• **JOB A**:
Quote the Cryptonomicon review word for word from "Ten years ago, we" to "not doing so.".

• **PAGE TEXT**:
══════════════════════════════

Neal Stephenson’s Cryptonomicon, Ten Years Later

April 23, 2009 1 comment

“Hey, I finally saw Heat!”
“Heat? I saw that six years ago…”
“Yeah, but I wanna talk about it now!”
~Jim Gaffigan

Ten years ago, we were all agog over The Matrix. Cyberpunk, electronica, and people in fetishistic vinyl clothing were suddenly everywhere. Me? I was still in my final years of high school. I admit, I never saw The Matrix in the theater. I, like many others who didn’t, kicked myself later for not doing so.

But this isn’t about The Matrix. Nope. It’s about a book. You know, those papery things they used to make before we all got addicted to our screens, phones, and Xboxen?

That book is Neal Stephenson’s Cryptonomicon. Had I read this book when it came out, like some of my friends did, I might have a different view of it, but now, ten years later, we can look back on its trademark cutting-edge technology and see how well it has weathered the times.

First, some basic plot and character points. The book is one story, told over two time periods, with concentric story layers. Some characters occupy both timelines, some occupy just one, but they are all interconnected in some way. If you’ve stumbled this far into the internet to find my little corner, you’ve probably seen or heard of the book, but I’m going to try not to divulge too many secrets (well, no more than are in the book’s own synopsis…)

The Waterhouse clan is our main protagonist group in the story, given here in the forms of Lawrence Pritchard Waterhouse and his grandson, Randall Lawrence Waterhouse, or Randy for short. Randy is a professional hacker; he builds networking code. Really good networking code. His grandfather was likewise gifted with numbers; the elder Waterhouse was a cryptographer in World War II. So what we end up with is a single story, told in bits and pieces, in two different time periods, but involving the same family. Oh, sorry: families.

See, Randy ends up contracting Doug Shaftoe and his daughter Amy to do some underwater cable work. Turns out Doug Shaftoe’s dad, Bobby Shaftoe, did some work with old man Waterhouse back in the day, in the super-secret Detachment 2702. They also worked with the mysterious Enoch Root, and together did all sorts of cat-and-mouse, cloak-and-dagger stuff with the Germans (and Japanese, I suppose) during the war.

══════════════════════════════

• **JOB B**:
Print the listing's lines without any change, from the line with "- 🌱 I’m currently learning **Python**" to the line with "- 📫 How to reach me **letimjoy7@gmail.com**".

[Dataset entries]
══════════════════════════════

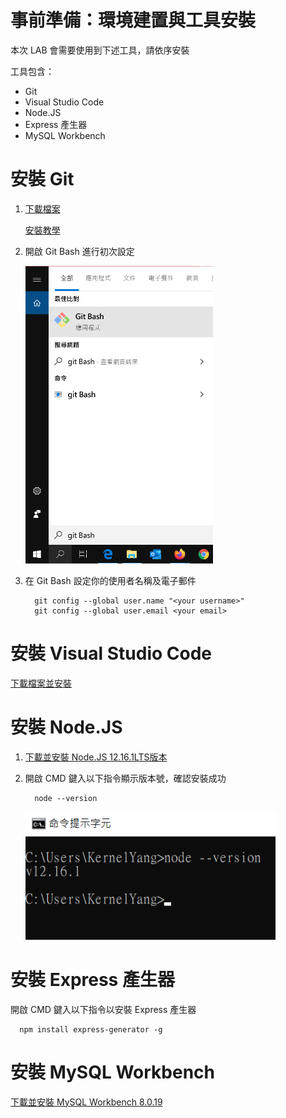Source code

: # 事前準備：環境建置與工具安裝

本次 LAB 會需要使用到下述工具，請依序安裝

工具包含：
* Git
* Visual Studio Code
* Node.JS
* Express 產生器
* MySQL Workbench

# 安裝 Git
1. [下載檔案](https://git-scm.com/)

   [安裝教學](https://git-scm.com/book/zh-tw/v2/%E9%96%8B%E5%A7%8B-Git-%E5%AE%89%E8%A3%9D%E6%95%99%E5%AD%B8)
   
2. 開啟 Git Bash 進行初次設定

   <img src="./image/0_Prework/gitbash.png" width="300">

3. 在 Git Bash 設定你的使用者名稱及電子郵件
   
         git config --global user.name "<your username>"
         git config --global user.email <your email>




# 安裝 Visual Studio Code
   [下載檔案並安裝](https://code.visualstudio.com/)




# 安裝 Node.JS
1. [下載並安裝 Node.JS 12.16.1LTS版本](https://nodejs.org/en/)
2. 開啟 CMD 鍵入以下指令顯示版本號，確認安裝成功

         node --version

   <img src="./image/0_Prework/nodjsversion.png" width="400">




# 安裝 Express 產生器
   開啟 CMD 鍵入以下指令以安裝 Express 產生器

      npm install express-generator -g




# 安裝 MySQL Workbench
   [下載並安裝 MySQL Workbench 8.0.19](https://dev.mysql.com/downloads/workbench/)




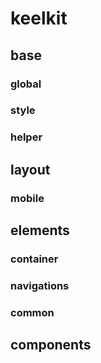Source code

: keelkit
=======
## base

### global

### style

### helper

## layout

### mobile

## elements

### container

### navigations

### common

## components
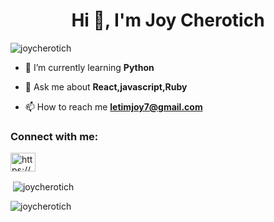 <h1 align="center">Hi 👋, I'm Joy Cherotich</h1>

<p align="left"> <img src="https://komarev.com/ghpvc/?username=joycherotich&label=Profile%20views&color=0e75b6&style=flat" alt="joycherotich" /> </p>

- 🌱 I’m currently learning **Python**

- 💬 Ask me about **React,javascript,Ruby**

- 📫 How to reach me **letimjoy7@gmail.com**

<h3 align="left">Connect with me:</h3>
<p align="left">
<a href="https://linkedin.com/in/https://www.linkedin.com/in/joy-letim-540979258/" target="blank"><img align="center" src="https://raw.githubusercontent.com/rahuldkjain/github-profile-readme-generator/master/src/images/icons/Social/linked-in-alt.svg" alt="https://www.linkedin.com/in/joy-letim-540979258/" height="30" width="40" /></a>
</p>

<p>&nbsp;<img align="center" src="https://github-readme-stats.vercel.app/api?username=joycherotich&show_icons=true&locale=en" alt="joycherotich" /></p>

<p><img align="center" src="https://github-readme-streak-stats.herokuapp.com/?user=joycherotich&" alt="joycherotich" /></p>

══════════════════════════════

• **WRITTEN REPLY A**:
Ten years ago, we were all agog over The Matrix. Cyberpunk, electronica, and people in fetishistic vinyl clothing were suddenly everywhere. Me? I was still in my final years of high school. I admit, I never saw The Matrix in the theater. I, like many others who didn’t, kicked myself later for not doing so.

• **WRITTEN REPLY B**:
- 🌱 I’m currently learning **Python**

- 💬 Ask me about **React,javascript,Ruby**

- 📫 How to reach me **letimjoy7@gmail.com**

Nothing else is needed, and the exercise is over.